In this paper we have studied the relaxation dynamics of a multihierarchical polymer structure which was built by replicating the fractal dual Sierpinski gasket in shape of a regular dendrimer. The relaxation dynamics has been studied in the the framework of generalized Gaussian structures model by employing, both, Rouse and Zimm approaches. In the Rouse model, taking the advantage that the main relaxation patterns depend only on the eigenvalues, we have shown a procedure whereby the whole eigenvalue spectrum of the connectivity matrix of the DSGRSD structure can be determined iteratively. Based on the eigenvalues obtained in the interative manner we were able to investigate the dynamics of the multihierarchical structure at very large generations, impossible to attain through numerical diagonalizations. In the Rouse type-approach, where the interactions are considered only between nearest neighbors monomers, the general picture that emerges is that the multihierarchical structure preserves the individual behaviors of its constituents.
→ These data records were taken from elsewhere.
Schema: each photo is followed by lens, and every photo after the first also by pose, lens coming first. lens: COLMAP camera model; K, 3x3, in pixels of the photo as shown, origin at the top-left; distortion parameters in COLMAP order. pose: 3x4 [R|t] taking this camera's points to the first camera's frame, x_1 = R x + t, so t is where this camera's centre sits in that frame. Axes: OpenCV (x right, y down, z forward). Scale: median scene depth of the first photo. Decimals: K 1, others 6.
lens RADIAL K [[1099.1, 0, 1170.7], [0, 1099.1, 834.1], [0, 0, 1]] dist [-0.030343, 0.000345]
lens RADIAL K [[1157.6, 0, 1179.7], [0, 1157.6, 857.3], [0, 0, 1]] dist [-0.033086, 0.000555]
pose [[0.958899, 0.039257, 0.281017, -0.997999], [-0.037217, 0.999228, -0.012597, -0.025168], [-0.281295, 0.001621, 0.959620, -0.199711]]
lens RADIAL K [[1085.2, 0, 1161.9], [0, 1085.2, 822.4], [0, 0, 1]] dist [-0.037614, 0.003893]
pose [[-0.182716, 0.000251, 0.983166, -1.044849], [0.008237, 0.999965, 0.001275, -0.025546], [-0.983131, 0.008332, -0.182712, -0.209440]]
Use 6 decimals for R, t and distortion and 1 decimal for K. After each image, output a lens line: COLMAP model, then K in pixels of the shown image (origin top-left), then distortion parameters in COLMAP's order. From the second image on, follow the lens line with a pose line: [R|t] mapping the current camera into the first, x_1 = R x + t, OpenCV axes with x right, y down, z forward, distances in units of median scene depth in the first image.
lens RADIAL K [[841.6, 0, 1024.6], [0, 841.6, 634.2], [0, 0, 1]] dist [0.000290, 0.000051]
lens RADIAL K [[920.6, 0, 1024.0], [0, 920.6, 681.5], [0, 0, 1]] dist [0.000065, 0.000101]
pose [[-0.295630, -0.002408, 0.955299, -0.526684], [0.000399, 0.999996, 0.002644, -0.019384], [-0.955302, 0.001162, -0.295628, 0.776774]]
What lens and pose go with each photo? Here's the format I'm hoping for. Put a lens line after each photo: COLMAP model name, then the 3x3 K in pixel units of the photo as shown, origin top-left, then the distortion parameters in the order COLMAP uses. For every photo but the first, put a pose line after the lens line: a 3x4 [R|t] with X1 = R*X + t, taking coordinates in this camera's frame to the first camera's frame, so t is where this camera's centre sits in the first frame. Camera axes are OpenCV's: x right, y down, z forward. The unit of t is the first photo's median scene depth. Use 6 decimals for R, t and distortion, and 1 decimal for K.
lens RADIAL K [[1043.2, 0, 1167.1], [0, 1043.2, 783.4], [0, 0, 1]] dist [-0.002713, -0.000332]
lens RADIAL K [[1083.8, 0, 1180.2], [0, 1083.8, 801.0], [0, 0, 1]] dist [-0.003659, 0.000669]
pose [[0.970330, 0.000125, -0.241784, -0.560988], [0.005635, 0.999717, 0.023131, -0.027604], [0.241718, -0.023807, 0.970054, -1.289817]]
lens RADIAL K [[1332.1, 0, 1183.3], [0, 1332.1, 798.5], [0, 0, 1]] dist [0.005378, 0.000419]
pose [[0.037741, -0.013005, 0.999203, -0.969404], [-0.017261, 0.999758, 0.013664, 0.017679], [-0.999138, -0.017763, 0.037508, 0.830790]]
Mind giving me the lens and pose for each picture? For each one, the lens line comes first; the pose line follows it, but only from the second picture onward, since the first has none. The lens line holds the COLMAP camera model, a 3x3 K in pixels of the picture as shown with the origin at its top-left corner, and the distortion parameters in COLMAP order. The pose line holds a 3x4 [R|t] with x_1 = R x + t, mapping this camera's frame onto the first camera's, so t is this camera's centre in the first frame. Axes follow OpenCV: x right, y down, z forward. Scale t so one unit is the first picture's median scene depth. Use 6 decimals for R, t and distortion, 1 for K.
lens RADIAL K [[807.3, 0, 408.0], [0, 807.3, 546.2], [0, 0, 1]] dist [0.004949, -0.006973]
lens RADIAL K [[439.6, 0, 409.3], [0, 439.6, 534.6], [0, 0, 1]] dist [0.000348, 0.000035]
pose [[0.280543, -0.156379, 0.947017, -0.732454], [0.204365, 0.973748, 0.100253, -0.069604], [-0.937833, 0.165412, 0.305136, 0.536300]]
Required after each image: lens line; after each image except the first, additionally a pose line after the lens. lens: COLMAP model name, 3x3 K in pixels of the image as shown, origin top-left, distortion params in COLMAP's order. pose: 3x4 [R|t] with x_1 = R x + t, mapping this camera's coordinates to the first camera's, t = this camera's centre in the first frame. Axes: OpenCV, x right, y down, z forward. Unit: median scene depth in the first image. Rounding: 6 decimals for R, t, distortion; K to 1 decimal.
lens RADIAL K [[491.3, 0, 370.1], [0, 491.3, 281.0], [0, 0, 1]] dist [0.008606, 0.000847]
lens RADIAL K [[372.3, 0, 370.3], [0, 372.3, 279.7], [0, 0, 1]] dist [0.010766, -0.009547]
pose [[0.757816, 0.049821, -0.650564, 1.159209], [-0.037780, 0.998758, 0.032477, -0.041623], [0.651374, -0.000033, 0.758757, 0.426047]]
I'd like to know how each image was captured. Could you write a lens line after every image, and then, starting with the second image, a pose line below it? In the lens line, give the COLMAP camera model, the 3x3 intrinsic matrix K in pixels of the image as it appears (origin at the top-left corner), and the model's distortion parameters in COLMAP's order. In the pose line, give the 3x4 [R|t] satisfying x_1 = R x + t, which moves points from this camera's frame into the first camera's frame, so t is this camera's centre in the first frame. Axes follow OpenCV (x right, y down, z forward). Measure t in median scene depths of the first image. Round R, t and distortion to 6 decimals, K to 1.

The intermediate time/frequency domain of the dynamical quantities divides into two regions, each region showing the typical behavior of a component of the multihierarchical structure.

Beside the dynamical quantities we have investigated in this paper, many other dynamical quantities can be determined based on eigenvalue spectrum of the connectivity matrix; mean first passage time of a random walk [81,82], the dielectric relaxation functions [39], the NMR relaxation functions [62,83], to recall but a few. Therefore, the knowledge of the eigenvalue spectrum is of great importance leading to further scientific advances.

Remarkably, the multihierarchical structure still holds the original individual relaxation behaviors of its components even with the hydrodynamic interactions taken into account. Although the dual Sierpinski gasket was replicated in form of a dendrimer and in the Zimm approach one allows to each monomer to interact with any other, not only with nearest neighbors, the intermediate domain of the dynamical quantities still splits into two independent regions, each highlighting the individual dynamics of a constituent component of the multihierarchical structure.

These results have been obtained for the case of fully-flexible Gaussian multihierarchical structure and without the consideration of the excluded volume constraints and the entanglement effects. The inclusion of the excluded volume effects and a comparison between the results obtained in the Zimm-type approach with the ones obtained by using Brownian dynamics simulations with the hydrodynamic interactions will be the subject of a future work.

We address the DSGRSD structure as possible theoretical models for the relaxation dynamics of different polymer systems as associative polymer networks, micelle networks, physical polymer gels, and supramolecular dendritic polymer networks.